Strategy 2: Array-aware Columnar Formats (The Real Fix)

The modern approach—and what I usually recommend—is to stop trying to force FHIR into a CSV-style flat table immediately. Instead, move it to a columnar format that supports nested structures, like Parquet.

Tools like Apache Spark or Databricks are great here because they preserve the schema.

However, eventually, you do need to flatten it for the Tableau/PowerBI crowd. The trick is to create Satellite Tables.

Instead of one giant Patient table, you create:

Patient_Core (id, birthdate, gender)
Patient_Names (id, use, family, given)
Patient_Identifiers (id, system, value)

This normalizes the data. It's basically reverse-engineering the JSON back into a relational 3rd Normal Form.

Here is a quick pseudo-code example of how you might handle this transformation logic in a data pipeline:

# Pseudo-code for a Spark transformation
from pyspark.sql.functions import col, explode

# Read raw FHIR JSON
df = spark.read.json("s3://bucket/fhir/Patient/")

# Create the Names table
df_names = df.select(
    col("id").alias("patient_id"),
    explode(col("name")).alias("name_struct")
).select(
    "patient_id",
    "name_struct.use",
    "name_struct.family",
    "name_struct.given" # Note: given is still an array here!
)

# Now you have a clean linkable table without row explosion on the main ID
df_names.write.parquet("s3://bucket/analytics/patient_names/")

Context is King

The biggest headache isn't just the structure; it's the loss of context.

When you flatten Observation.component, you might get a value of 80 and 120. But which is Systolic and which is Diastolic?

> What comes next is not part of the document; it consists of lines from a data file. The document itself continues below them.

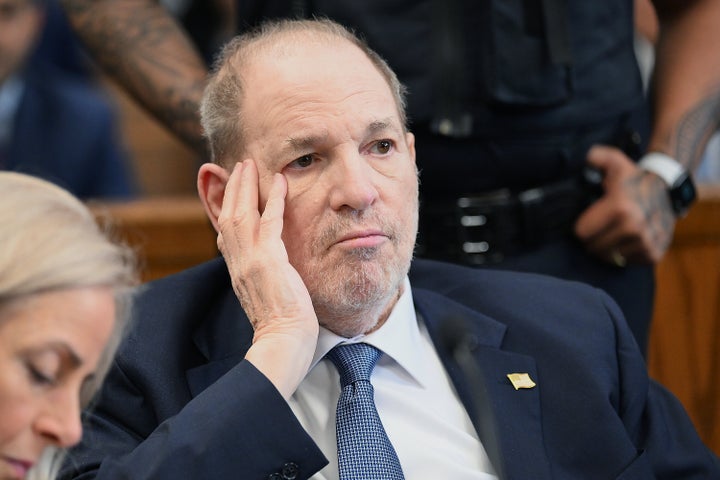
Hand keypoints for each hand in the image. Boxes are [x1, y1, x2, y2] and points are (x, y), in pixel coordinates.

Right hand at [217, 160, 318, 398]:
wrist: (283, 341)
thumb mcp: (263, 295)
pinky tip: (278, 180)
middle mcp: (238, 262)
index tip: (230, 190)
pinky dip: (273, 198)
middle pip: (227, 216)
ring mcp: (250, 260)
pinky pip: (269, 221)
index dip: (225, 207)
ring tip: (249, 165)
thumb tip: (263, 267)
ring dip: (245, 186)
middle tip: (238, 167)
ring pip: (241, 213)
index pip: (225, 232)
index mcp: (237, 270)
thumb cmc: (280, 324)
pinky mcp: (268, 260)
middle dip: (231, 189)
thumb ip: (259, 276)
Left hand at [575, 145, 675, 264]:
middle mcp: (634, 228)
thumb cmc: (634, 179)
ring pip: (609, 258)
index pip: (581, 233)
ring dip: (607, 247)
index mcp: (620, 208)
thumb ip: (595, 156)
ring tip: (612, 232)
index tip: (588, 218)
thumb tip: (584, 158)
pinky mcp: (653, 255)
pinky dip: (623, 253)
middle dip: (592, 239)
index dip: (581, 226)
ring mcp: (645, 243)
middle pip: (593, 248)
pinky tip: (626, 239)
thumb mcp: (614, 162)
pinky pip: (626, 262)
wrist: (668, 190)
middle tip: (599, 227)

In the JSON, they are sibling objects. If you flatten them blindly into two rows, you have to ensure you carry the code field with the value field.

Always flatten the object containing the value and the label together. Never flatten them independently, or you'll never know which number belongs to which label.

Conclusion

FHIR is here to stay, and honestly, the schema is brilliant for clinical accuracy. It just requires a shift in mindset for Data Engineering. We have to move away from "One Big Table" and get comfortable with handling arrays and structs as first-class citizens in our pipelines.

If you are struggling with complex data architectures or just want to see how others are tackling these specific ETL challenges, you should check out more tech guides on my other articles. I've documented a few more of these "late night debugging" discoveries there.

Happy coding, and may your JSON always be valid!